Brothers, I do not consider myself yet to have taken hold of it. But one thing I do: Forgetting what is behind and straining toward what is ahead. (NIV)

Unfortunately, this sentiment is neither practical nor biblical.  Don’t we all wish that we could change some of the more painful parts of our pasts?  Wouldn’t it be great if we could just forget, as if it had never taken place to begin with?  The truth is, however, we can’t.

I don’t know of one victim of abuse that enjoys the memories, the pain, or the many ways those events have negatively impacted their adult lives.  “Forgetting” is not a choice.  When was the last time you tried to intentionally forget something?  Did it work?  Sure, we can stuff it down and put a veil over it whenever it reappears, or pretend it’s not there, but it’s still there whether we are willing to acknowledge it or not.

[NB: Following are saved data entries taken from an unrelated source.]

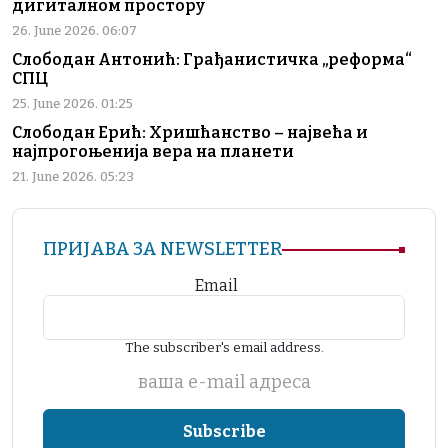
дигиталном простору
26. June 2026. 06:07
Слободан Антонић: Грађанистичка „реформа“
СПЦ
25. June 2026. 01:25
Слободан Ерић: Хришћанство – највећа и
најпрогоњенија вера на планети
21. June 2026. 05:23
ПРИЈАВА ЗА NEWSLETTER
Email
The subscriber's email address.
ваша е-mail адреса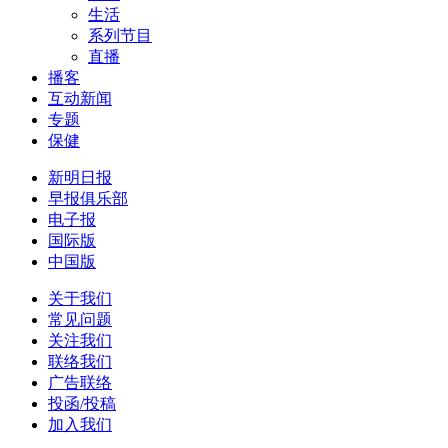
生活
系列节目
直播
播客
互动新闻
专题
保健
新明日报
早报俱乐部
电子报
国际版
中国版
关于我们
常见问题
关注我们
联络我们
广告联络
投函/投稿
加入我们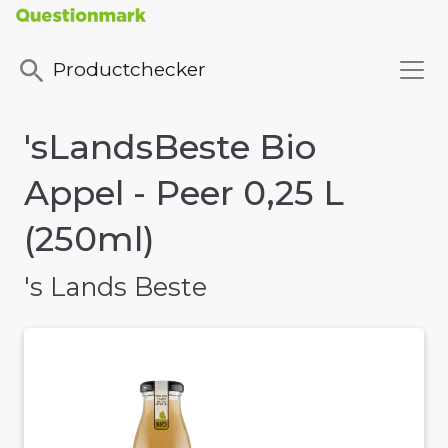
Productchecker
'sLandsBeste Bio
Appel - Peer 0,25 L
(250ml)
's Lands Beste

What I went through as a child has impacted almost every aspect of my adult life.  The dreams I had as a little girl … getting married, having children, raising a family, having a good career, etc. … were affected.  Low self-esteem, depression, panic attacks, and isolation have haunted me for most of my life.  My spirituality was severely affected … How can you trust a God that allowed all of that to happen? Repeatedly?

Perhaps when society as a whole tells us, “It’s all in the past,” they are really trying to protect themselves.  Who wants to hear the pain?  Who wants to believe how much of this stuff goes on right under our own noses?  It’s easier to pretend, to turn a deaf ear, and to blame the victim for “not getting over it.”

The past is part of who we are.  It molded us.  Yes, we can change, but to deny it isn’t good for the individual nor is it good for society.  I often wonder if the current epidemic of child abuse would be as bad if society was just willing to LISTEN.  Why is it so taboo to talk about such things, especially when it involves our precious defenseless children?!

Regarding Phil. 3-13, Paul was not insinuating that we should or even that we could forget our pasts.  This passage must be read in its full context.  He, in part, was referring to his past accomplishments and that he refused to let pride get in the way of the goal that God had planned for him.

God created our memories for a purpose.  We are to learn from our pasts.  It’s only by looking at the past that we can correct any misbeliefs we may have picked up along the way.  We should not, however, use the past to keep us from pressing on towards the goal for which He has called us.

Bottom line: We are who we are because of our pasts.  Now, how can we use it to better ourselves and to fulfill the purpose we were put on this earth for?

Don’t put a period where God has placed a comma.  Keep pedaling on!